§ **Information given**:
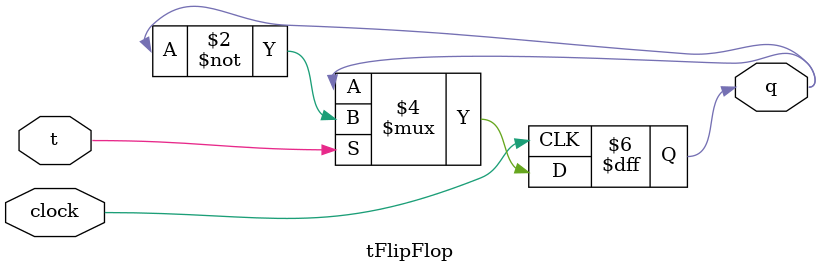
<source format=v>
module tFlipFlop (
    output reg q,input t,clock
);
    initial begin
        q <= 0;
    end
    always @(negedge clock) begin
        if(t)
            q <= ~q;
    end
endmodule
</source>
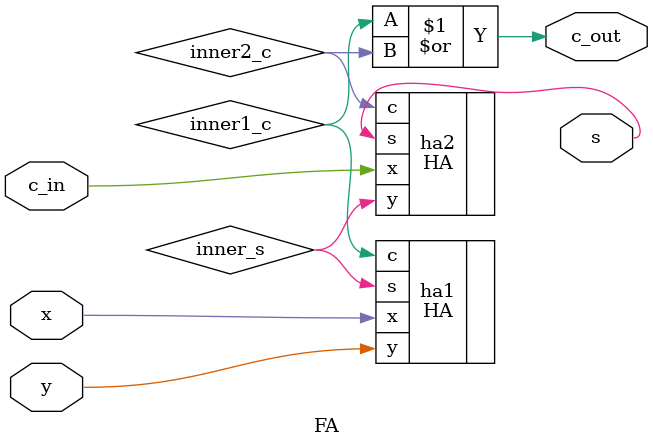
<source format=v>
`include "HA.v"

module FA(
	input 	   x,
	input 	   y,
	input 	c_in,
	output     s, 
	output  c_out
);

wire inner_s, inner1_c, inner2_c;

HA ha1(.x(x), .y(y), .s(inner_s), .c(inner1_c));
HA ha2(.x(c_in), .y(inner_s), .s(s), .c(inner2_c));
assign c_out = inner1_c | inner2_c;

endmodule


</source>
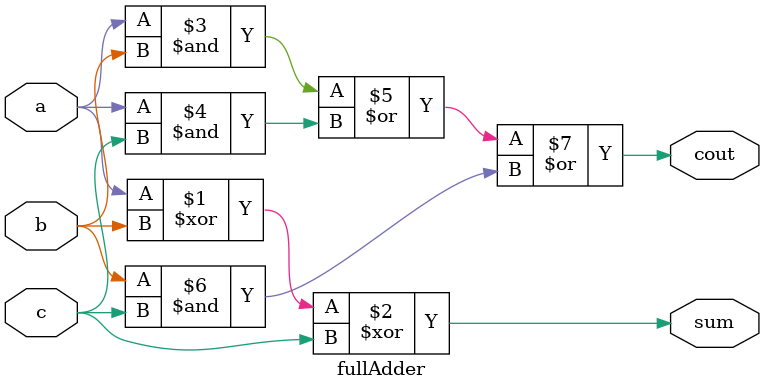
<source format=v>
`timescale 1ns / 1ps

module carry_prop_adder (
    input  [16:0] in1,
    input  [16:0] in2,
    output [16:0] sum
);
  wire [17:0] in3;
  assign in3[0] = 0;
  fullAdder fa0 (
      .a(in1[0]),
      .b(in2[0]),
      .c(in3[0]),
      .sum(sum[0]),
      .cout(in3[1])
  );
  fullAdder fa1 (
      .a(in1[1]),
      .b(in2[1]),
      .c(in3[1]),
      .sum(sum[1]),
      .cout(in3[2])
  );
  fullAdder fa2 (
      .a(in1[2]),
      .b(in2[2]),
      .c(in3[2]),
      .sum(sum[2]),
      .cout(in3[3])
  );
  fullAdder fa3 (
      .a(in1[3]),
      .b(in2[3]),
      .c(in3[3]),
      .sum(sum[3]),
      .cout(in3[4])
  );
  fullAdder fa4 (
      .a(in1[4]),
      .b(in2[4]),
      .c(in3[4]),
      .sum(sum[4]),
      .cout(in3[5])
  );
  fullAdder fa5 (
      .a(in1[5]),
      .b(in2[5]),
      .c(in3[5]),
      .sum(sum[5]),
      .cout(in3[6])
  );
  fullAdder fa6 (
      .a(in1[6]),
      .b(in2[6]),
      .c(in3[6]),
      .sum(sum[6]),
      .cout(in3[7])
  );
  fullAdder fa7 (
      .a(in1[7]),
      .b(in2[7]),
      .c(in3[7]),
      .sum(sum[7]),
      .cout(in3[8])
  );
  fullAdder fa8 (
      .a(in1[8]),
      .b(in2[8]),
      .c(in3[8]),
      .sum(sum[8]),
      .cout(in3[9])
  );
  fullAdder fa9 (
      .a(in1[9]),
      .b(in2[9]),
      .c(in3[9]),
      .sum(sum[9]),
      .cout(in3[10])
  );
  fullAdder fa10 (
      .a(in1[10]),
      .b(in2[10]),
      .c(in3[10]),
      .sum(sum[10]),
      .cout(in3[11])
  );
  fullAdder fa11 (
      .a(in1[11]),
      .b(in2[11]),
      .c(in3[11]),
      .sum(sum[11]),
      .cout(in3[12])
  );
  fullAdder fa12 (
      .a(in1[12]),
      .b(in2[12]),
      .c(in3[12]),
      .sum(sum[12]),
      .cout(in3[13])
  );
  fullAdder fa13 (
      .a(in1[13]),
      .b(in2[13]),
      .c(in3[13]),
      .sum(sum[13]),
      .cout(in3[14])
  );
  fullAdder fa14 (
      .a(in1[14]),
      .b(in2[14]),
      .c(in3[14]),
      .sum(sum[14]),
      .cout(in3[15])
  );
  fullAdder fa15 (
      .a(in1[15]),
      .b(in2[15]),
      .c(in3[15]),
      .sum(sum[15]),
      .cout(in3[16])
  );
  fullAdder fa16 (
      .a(in1[16]),
      .b(in2[16]),
      .c(in3[16]),
      .sum(sum[16]),
      .cout(in3[17])
  );
endmodule

module fullAdder (
    input  a,
    input  b,
    input  c,
    output sum,
    output cout
);
  assign sum  = a ^ b ^ c;
  assign cout = (a & b) | (a & c) | (b & c);
endmodule

</source>
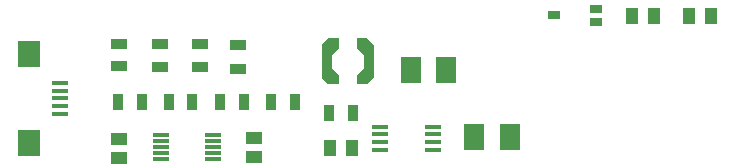
<source format=gtp>
G04 EAGLE Gerber RS-274X export*
G75*
%MOMM*%
%FSLAX34Y34*%
%LPD*%
%INTop Paste*%
%IPPOS*%
%AMOC8*
5,1,8,0,0,1.08239X$1,22.5*%
G01*
%ADD10R,1.400000X0.400000*%
%ADD11R,1.900000X2.300000*%
%ADD12R,1.400000X0.300000*%
%ADD13R,1.425000X0.450000*%
%ADD14R,1.050000X1.400000*%
%ADD15R,1.450000X0.950000*%
%ADD16R,0.950000X1.450000*%
%ADD17R,1.400000X0.900000*%
%ADD18R,1.470000X1.020000*%
%ADD19R,1.800000X2.250000*%
%ADD20R,1.100000X0.800000*%

G36*
X310082Y381857D02*
X310082Y381857D01*
X310084Y381856D01*
X315684Y387356D01*
X315684Y387359D01*
X315685Y387360D01*
X315685Y415260D01*
X315683Y415262D01*
X315684Y415264D01*
X310084Y420764D01*
X310081Y420764D01*
X310080Y420765D01*
X301180Y420765D01*
X301175Y420761D01*
X301175Y420760D01*
X301175Y413010D01*
X301177Y413008D01*
X301176Y413007D01*
X306975Y407058D01*
X306975Y395562D01*
X301176Y389613D01*
X301176Y389612D01*
X301176Y389611D01*
X301175Y389610D01*
X301175Y381860D01*
X301179Y381855D01*
X301180Y381855D01*
X310080Y381855D01*
X310082Y381857D01*
G37*
G36*
X286185Y381859D02*
X286185Y381859D01*
X286185Y381860D01*
X286185Y389610D01*
X286183Y389612D01*
X286184Y389613D01*
X280385Y395562D01*
X280385Y407058D01*
X286184Y413007D01*
X286184Y413008D01*
X286184Y413009D01*
X286185Y413010D01*
X286185Y420760D01*
X286181Y420765D01*
X286180Y420765D01*
X277280Y420765D01*
X277278Y420763D01*
X277277Y420764D01*
X271677Y415264D01*
X271676Y415262D01*
X271675Y415261D01*
X271675Y415260D01*
X271675Y387360D01*
X271677Y387358D01*
X271677Y387356D01*
X277277Y381856D01*
X277279Y381856D01*
X277280Y381855D01*
X286180Y381855D01*
X286185Y381859D01*
G37*
D10*
X50000Y383000D03*
X50000Y376500D03*
X50000Y370000D03*
X50000Y363500D03*
X50000Y357000D03*
D11*
X23500Y407500D03*
X23500Y332500D03*
D12*
X135900Y339000D03*
X135900Y334000D03*
X135900Y329000D03*
X135900Y324000D03*
X135900Y319000D03*
X179900Y319000D03*
X179900Y324000D03*
X179900Y329000D03*
X179900Y334000D03*
X179900Y339000D03*
D13*
X321130Y346110D03*
X321130Y339610D03*
X321130Y333110D03*
X321130Y326610D03*
X365370Y326610D03*
X365370Y333110D03*
X365370Y339610D03*
X365370Y346110D03*
D14*
X278280Y328030D03*
X297280Y328030D03*
D15*
X200600Y395100D03*
X200600Y415100D03*
D16*
X185800Y367000D03*
X205800Y367000D03*
X142000Y367100D03*
X162000Y367100D03*
X99200Y367200D03*
X119200Y367200D03*
D17*
X168700Y396900D03*
X168700Y415900D03*
X134600Y397000D03*
X134600Y416000D03*
X100000Y397100D03*
X100000Y416100D03*
D18*
X213900Y320700D03*
X213900Y336700D03*
X100200Y335600D03*
X100200Y319600D03*
D16*
X277880Y357610D03*
X297880Y357610D03*
D19*
X346840Y394470D03*
X376840Y394470D03*
X400640Y337020D03*
X430640Y337020D03*
D14*
X582280Y439670D03*
X601280Y439670D03*
D20*
X503400Y445790D03*
X503400Y434790D03*
X467900Y440290D03*
D14*
X534320Y439930D03*
X553320Y439930D03*
D16*
X228760Y367030D03*
X248760Y367030D03*
M02*

</source>
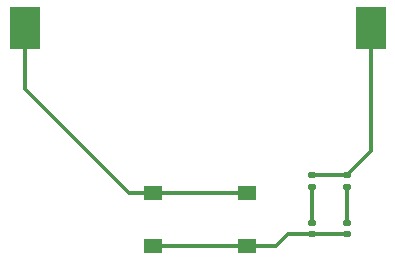
<source format=gbr>
%TF.GenerationSoftware,KiCad,Pcbnew,8.0.1*%
%TF.CreationDate,2024-04-22T22:39:20-04:00*%
%TF.ProjectId,Simple_LED,53696d70-6c65-45f4-9c45-442e6b696361,rev?*%
%TF.SameCoordinates,Original*%
%TF.FileFunction,Copper,L1,Top*%
%TF.FilePolarity,Positive*%
%FSLAX46Y46*%
G04 Gerber Fmt 4.6, Leading zero omitted, Abs format (unit mm)*
G04 Created by KiCad (PCBNEW 8.0.1) date 2024-04-22 22:39:20*
%MOMM*%
%LPD*%
G01*
G04 APERTURE LIST*
G04 Aperture macros list*
%AMRoundRect*
0 Rectangle with rounded corners*
0 $1 Rounding radius*
0 $2 $3 $4 $5 $6 $7 $8 $9 X,Y pos of 4 corners*
0 Add a 4 corners polygon primitive as box body*
4,1,4,$2,$3,$4,$5,$6,$7,$8,$9,$2,$3,0*
0 Add four circle primitives for the rounded corners*
1,1,$1+$1,$2,$3*
1,1,$1+$1,$4,$5*
1,1,$1+$1,$6,$7*
1,1,$1+$1,$8,$9*
0 Add four rect primitives between the rounded corners*
20,1,$1+$1,$2,$3,$4,$5,0*
20,1,$1+$1,$4,$5,$6,$7,0*
20,1,$1+$1,$6,$7,$8,$9,0*
20,1,$1+$1,$8,$9,$2,$3,0*%
G04 Aperture macros list end*
%TA.AperFunction,SMDPad,CuDef*%
%ADD10RoundRect,0.135000X0.185000X-0.135000X0.185000X0.135000X-0.185000X0.135000X-0.185000X-0.135000X0*%
%TD*%
%TA.AperFunction,SMDPad,CuDef*%
%ADD11RoundRect,0.147500X0.172500X-0.147500X0.172500X0.147500X-0.172500X0.147500X-0.172500X-0.147500X0*%
%TD*%
%TA.AperFunction,SMDPad,CuDef*%
%ADD12R,1.550000X1.300000*%
%TD*%
%TA.AperFunction,SMDPad,CuDef*%
%ADD13R,2.600000X3.600000*%
%TD*%
%TA.AperFunction,Conductor*%
%ADD14C,0.350000*%
%TD*%
G04 APERTURE END LIST*
D10*
%TO.P,R1,1*%
%TO.N,Net-(D1-A)*%
X150490000Y-92510000D03*
%TO.P,R1,2*%
%TO.N,Net-(BT1--)*%
X150490000Y-91490000D03*
%TD*%
D11*
%TO.P,D2,1,K*%
%TO.N,Net-(D1-K)*%
X147515000Y-96485000D03*
%TO.P,D2,2,A*%
%TO.N,Net-(D2-A)*%
X147515000Y-95515000D03*
%TD*%
%TO.P,D1,1,K*%
%TO.N,Net-(D1-K)*%
X150515000Y-96485000D03*
%TO.P,D1,2,A*%
%TO.N,Net-(D1-A)*%
X150515000Y-95515000D03*
%TD*%
D10*
%TO.P,R2,1*%
%TO.N,Net-(D2-A)*%
X147490000Y-92510000D03*
%TO.P,R2,2*%
%TO.N,Net-(BT1--)*%
X147490000Y-91490000D03*
%TD*%
D12*
%TO.P,SW1,1,C*%
%TO.N,Net-(BT1-+)*%
X134050000Y-93000000D03*
X142000000Y-93000000D03*
%TO.P,SW1,2,D*%
%TO.N,Net-(D1-K)*%
X134050000Y-97500000D03*
X142000000Y-97500000D03*
%TD*%
D13*
%TO.P,BT1,1,+*%
%TO.N,Net-(BT1-+)*%
X123200000Y-79000000D03*
%TO.P,BT1,2,-*%
%TO.N,Net-(BT1--)*%
X152500000Y-79000000D03*
%TD*%
D14*
%TO.N,Net-(BT1-+)*%
X142000000Y-93000000D02*
X134050000Y-93000000D01*
X132000000Y-93000000D02*
X134050000Y-93000000D01*
X123200000Y-79000000D02*
X123200000Y-84200000D01*
X123200000Y-84200000D02*
X132000000Y-93000000D01*
%TO.N,Net-(BT1--)*%
X152500000Y-79000000D02*
X152500000Y-89480000D01*
X152500000Y-89480000D02*
X150490000Y-91490000D01*
X150490000Y-91490000D02*
X147490000Y-91490000D01*
%TO.N,Net-(D1-K)*%
X150515000Y-96485000D02*
X147515000Y-96485000D01*
X144500000Y-97500000D02*
X142000000Y-97500000D01*
X147515000Y-96485000D02*
X145515000Y-96485000D01*
X145515000Y-96485000D02*
X144500000Y-97500000D01*
X142000000Y-97500000D02*
X134050000Y-97500000D01*
%TO.N,Net-(D1-A)*%
X150490000Y-95490000D02*
X150515000Y-95515000D01*
X150490000Y-92510000D02*
X150490000Y-95490000D01*
%TO.N,Net-(D2-A)*%
X147490000Y-92510000D02*
X147490000Y-95490000D01*
X147490000Y-95490000D02*
X147515000Y-95515000D01*
%TD*%
M02*

</source>
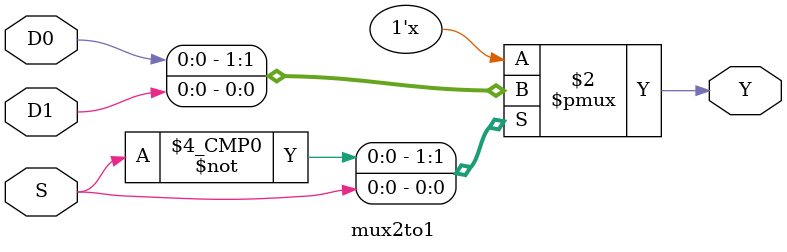
<source format=v>
module mux2to1(
input D0,
input D1,
input S,
output reg Y);
always @(D0,D1,S)
	case(S)
	1'b0:Y=D0;
	1'b1:Y=D1;
	endcase
endmodule

</source>
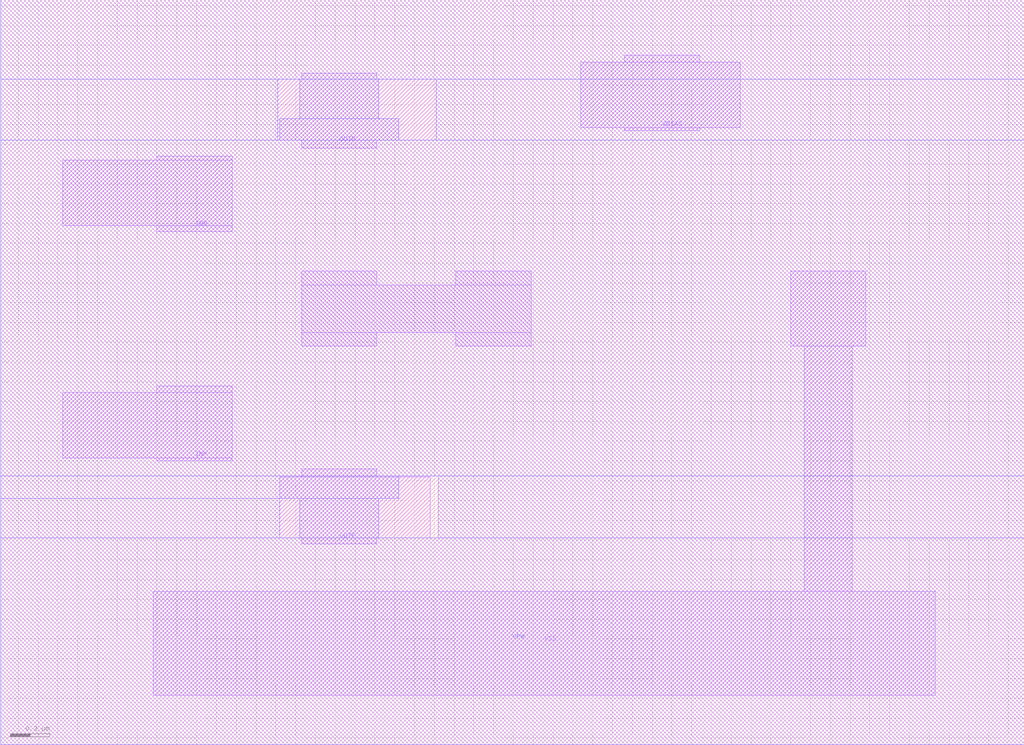
<source format=lef>
VERSION 5.7 ;
  NOWIREEXTENSIONATPIN ON ;
  DIVIDERCHAR "/" ;
  BUSBITCHARS "[]" ;
MACRO CS_Switch_16x
  CLASS BLOCK ;
  FOREIGN CS_Switch_16x ;
  ORIGIN -5.110 2.435 ;
  SIZE 5.170 BY 3.765 ;
  PIN INP
    DIRECTION INPUT ;
    USE SIGNAL ;
    ANTENNAGATEAREA 0.180000 ;
    PORT
      LAYER Metal1 ;
        RECT 5.900 -0.655 6.280 -0.620 ;
        RECT 5.425 -0.985 6.280 -0.655 ;
        RECT 5.900 -1.000 6.280 -0.985 ;
    END
  END INP
  PIN INN
    DIRECTION INPUT ;
    USE SIGNAL ;
    ANTENNAGATEAREA 0.180000 ;
    PORT
      LAYER Metal1 ;
        RECT 5.900 0.520 6.280 0.540 ;
        RECT 5.425 0.190 6.280 0.520 ;
        RECT 5.900 0.160 6.280 0.190 ;
    END
  END INN
  PIN OUTP
    DIRECTION INOUT ;
    USE SIGNAL ;
    ANTENNADIFFAREA 0.234000 ;
    PORT
      LAYER Metal1 ;
        RECT 6.630 -1.080 7.010 -1.040 ;
        RECT 6.520 -1.390 7.280 -1.080 ;
        RECT 6.630 -1.420 7.010 -1.390 ;
    END
  END OUTP
  PIN OUTN
    DIRECTION INOUT ;
    USE POWER ;
    PORT
      LAYER Metal1 ;
        RECT 6.630 0.930 7.010 0.960 ;
        RECT 6.510 0.620 7.310 0.930 ;
        RECT 6.630 0.580 7.010 0.620 ;
    END
  END OUTN
  PIN VBIAS
    DIRECTION INOUT ;
    USE POWER ;
    PORT
      LAYER Metal1 ;
        RECT 8.260 1.015 8.640 1.050 ;
        RECT 8.040 0.685 8.845 1.015 ;
        RECT 8.260 0.670 8.640 0.685 ;
    END
  END VBIAS
  PIN VSS
    DIRECTION INOUT ;
    USE GROUND ;
    PORT
      LAYER Metal1 ;
        RECT 9.100 -0.420 9.480 -0.040 ;
        RECT 9.170 -1.660 9.410 -0.420 ;
        RECT 5.880 -2.185 9.830 -1.660 ;
    END
  END VSS
  PIN VPW
    DIRECTION INOUT ;
    USE GROUND ;
    PORT
      LAYER Pwell ;
        RECT 5.110 0.930 10.280 1.330 ;
        RECT 5.110 0.620 6.510 0.930 ;
        RECT 6.620 0.730 7.020 0.930 ;
        RECT 6.520 0.620 7.120 0.730 ;
        RECT 7.310 0.620 10.280 0.930 ;
        RECT 5.110 -1.075 10.280 0.620 ;
        RECT 5.110 -1.190 7.120 -1.075 ;
        RECT 5.110 -1.390 6.520 -1.190 ;
        RECT 6.620 -1.390 7.020 -1.190 ;
        RECT 7.320 -1.390 10.280 -1.075 ;
        RECT 5.110 -2.435 10.280 -1.390 ;
    END
  END VPW
  OBS
      LAYER Metal1 ;
        RECT 6.630 -0.110 7.010 -0.040 ;
        RECT 7.410 -0.110 7.790 -0.040 ;
        RECT 6.630 -0.350 7.790 -0.110 ;
        RECT 6.630 -0.420 7.010 -0.350 ;
        RECT 7.410 -0.420 7.790 -0.350 ;
  END
END CS_Switch_16x
END LIBRARY


</source>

§ **What to produce**: Starting from the records above, filter out all lines except those containing the word "assign".

§ **Reply**:
assign c_out = inner1_c | inner2_c;
  assign in3[0] = 0;
  assign sum  = a ^ b ^ c;
  assign cout = (a & b) | (a & c) | (b & c);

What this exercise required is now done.